Collected data:
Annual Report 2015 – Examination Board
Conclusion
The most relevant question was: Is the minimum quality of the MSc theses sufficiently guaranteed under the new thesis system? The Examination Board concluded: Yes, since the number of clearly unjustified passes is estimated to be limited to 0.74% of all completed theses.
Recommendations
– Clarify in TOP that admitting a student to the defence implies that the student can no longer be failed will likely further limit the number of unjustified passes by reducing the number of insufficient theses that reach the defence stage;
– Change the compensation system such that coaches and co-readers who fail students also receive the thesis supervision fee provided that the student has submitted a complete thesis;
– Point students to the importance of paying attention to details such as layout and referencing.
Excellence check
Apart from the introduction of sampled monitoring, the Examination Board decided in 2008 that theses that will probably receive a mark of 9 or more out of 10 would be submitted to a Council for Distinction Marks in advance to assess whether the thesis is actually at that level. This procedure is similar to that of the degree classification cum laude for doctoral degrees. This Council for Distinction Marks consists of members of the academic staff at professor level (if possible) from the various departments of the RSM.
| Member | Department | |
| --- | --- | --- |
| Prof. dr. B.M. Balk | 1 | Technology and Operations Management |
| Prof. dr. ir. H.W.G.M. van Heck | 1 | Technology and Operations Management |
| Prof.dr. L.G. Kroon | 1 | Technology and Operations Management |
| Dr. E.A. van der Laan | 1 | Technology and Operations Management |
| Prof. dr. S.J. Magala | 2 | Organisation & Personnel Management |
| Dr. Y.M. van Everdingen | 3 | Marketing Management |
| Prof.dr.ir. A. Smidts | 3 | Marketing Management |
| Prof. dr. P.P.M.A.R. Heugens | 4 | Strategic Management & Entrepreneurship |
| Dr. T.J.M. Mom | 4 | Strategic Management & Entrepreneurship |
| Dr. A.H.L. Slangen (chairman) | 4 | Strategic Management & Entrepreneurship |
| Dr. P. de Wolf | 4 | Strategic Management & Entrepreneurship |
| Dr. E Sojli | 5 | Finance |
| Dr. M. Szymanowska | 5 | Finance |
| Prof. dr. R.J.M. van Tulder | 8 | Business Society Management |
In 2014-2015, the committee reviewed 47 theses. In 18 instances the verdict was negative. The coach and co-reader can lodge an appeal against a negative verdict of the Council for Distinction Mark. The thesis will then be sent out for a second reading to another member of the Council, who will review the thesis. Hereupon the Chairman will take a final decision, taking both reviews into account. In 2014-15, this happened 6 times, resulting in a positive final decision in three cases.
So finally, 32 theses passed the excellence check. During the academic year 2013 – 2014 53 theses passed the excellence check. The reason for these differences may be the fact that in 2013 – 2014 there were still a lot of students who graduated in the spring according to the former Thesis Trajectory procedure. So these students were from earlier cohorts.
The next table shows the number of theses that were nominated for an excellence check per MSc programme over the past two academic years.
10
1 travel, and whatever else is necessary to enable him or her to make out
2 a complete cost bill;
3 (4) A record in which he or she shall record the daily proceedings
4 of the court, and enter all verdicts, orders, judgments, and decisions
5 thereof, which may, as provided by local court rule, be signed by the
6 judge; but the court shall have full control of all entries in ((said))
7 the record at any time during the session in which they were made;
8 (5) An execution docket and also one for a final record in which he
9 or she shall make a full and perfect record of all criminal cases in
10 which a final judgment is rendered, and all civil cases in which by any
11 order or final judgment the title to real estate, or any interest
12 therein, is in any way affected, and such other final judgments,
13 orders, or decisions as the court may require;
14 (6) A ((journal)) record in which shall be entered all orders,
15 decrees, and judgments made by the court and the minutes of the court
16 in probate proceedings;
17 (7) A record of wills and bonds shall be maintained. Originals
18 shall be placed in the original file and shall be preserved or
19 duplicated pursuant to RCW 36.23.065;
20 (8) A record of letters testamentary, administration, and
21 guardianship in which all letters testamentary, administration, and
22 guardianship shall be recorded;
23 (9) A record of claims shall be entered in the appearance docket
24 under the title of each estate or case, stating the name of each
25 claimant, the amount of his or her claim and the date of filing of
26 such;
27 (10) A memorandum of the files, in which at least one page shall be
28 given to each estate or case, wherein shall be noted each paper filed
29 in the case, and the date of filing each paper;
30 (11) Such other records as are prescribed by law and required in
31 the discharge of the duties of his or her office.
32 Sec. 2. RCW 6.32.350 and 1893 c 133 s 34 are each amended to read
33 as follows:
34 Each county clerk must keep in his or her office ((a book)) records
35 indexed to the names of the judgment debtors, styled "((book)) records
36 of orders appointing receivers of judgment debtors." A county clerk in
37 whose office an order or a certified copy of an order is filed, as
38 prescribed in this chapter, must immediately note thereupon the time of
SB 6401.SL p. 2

...

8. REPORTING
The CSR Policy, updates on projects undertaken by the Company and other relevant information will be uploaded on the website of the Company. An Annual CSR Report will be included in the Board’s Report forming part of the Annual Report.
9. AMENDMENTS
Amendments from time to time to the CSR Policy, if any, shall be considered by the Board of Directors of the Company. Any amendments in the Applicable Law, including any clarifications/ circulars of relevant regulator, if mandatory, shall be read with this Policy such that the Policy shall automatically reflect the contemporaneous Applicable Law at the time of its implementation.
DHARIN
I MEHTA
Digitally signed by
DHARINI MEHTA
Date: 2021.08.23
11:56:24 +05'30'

* * *

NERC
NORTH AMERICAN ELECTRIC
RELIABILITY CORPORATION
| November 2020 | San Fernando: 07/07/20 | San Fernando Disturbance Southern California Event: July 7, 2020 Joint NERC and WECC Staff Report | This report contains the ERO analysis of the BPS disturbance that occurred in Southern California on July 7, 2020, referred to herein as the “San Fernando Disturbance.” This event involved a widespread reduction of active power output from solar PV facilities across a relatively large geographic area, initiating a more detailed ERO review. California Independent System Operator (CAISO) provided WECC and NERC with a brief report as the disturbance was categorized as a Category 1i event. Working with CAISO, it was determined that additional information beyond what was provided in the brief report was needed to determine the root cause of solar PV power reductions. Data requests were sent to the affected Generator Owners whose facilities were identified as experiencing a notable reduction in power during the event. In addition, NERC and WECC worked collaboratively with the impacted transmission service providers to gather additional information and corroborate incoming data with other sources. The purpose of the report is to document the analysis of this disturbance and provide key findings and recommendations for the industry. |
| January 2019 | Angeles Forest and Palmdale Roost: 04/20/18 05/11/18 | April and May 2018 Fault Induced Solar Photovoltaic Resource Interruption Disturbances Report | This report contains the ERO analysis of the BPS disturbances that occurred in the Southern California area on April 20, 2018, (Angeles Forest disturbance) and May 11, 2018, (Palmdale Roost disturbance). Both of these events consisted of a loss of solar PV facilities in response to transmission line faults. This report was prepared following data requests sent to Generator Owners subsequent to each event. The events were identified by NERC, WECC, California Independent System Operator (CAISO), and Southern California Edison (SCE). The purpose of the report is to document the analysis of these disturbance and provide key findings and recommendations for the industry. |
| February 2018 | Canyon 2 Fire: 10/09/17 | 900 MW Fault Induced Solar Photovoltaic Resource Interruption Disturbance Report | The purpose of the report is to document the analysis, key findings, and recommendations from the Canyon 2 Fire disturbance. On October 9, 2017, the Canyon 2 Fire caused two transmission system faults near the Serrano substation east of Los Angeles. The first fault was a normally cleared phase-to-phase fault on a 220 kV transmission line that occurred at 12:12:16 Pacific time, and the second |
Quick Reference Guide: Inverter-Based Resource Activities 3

### Goal of the exercise
Of all the entries above, retype exactly the lines from the line with "Dr. A.H.L. Slangen" to the line with "Society Management |", both included, and no others.

### Worked solution
| Dr. A.H.L. Slangen (chairman) | 4 | Strategic Management & Entrepreneurship |
| Dr. P. de Wolf | 4 | Strategic Management & Entrepreneurship |
| Dr. E Sojli | 5 | Finance |
| Dr. M. Szymanowska | 5 | Finance |
| Prof. dr. R.J.M. van Tulder | 8 | Business Society Management |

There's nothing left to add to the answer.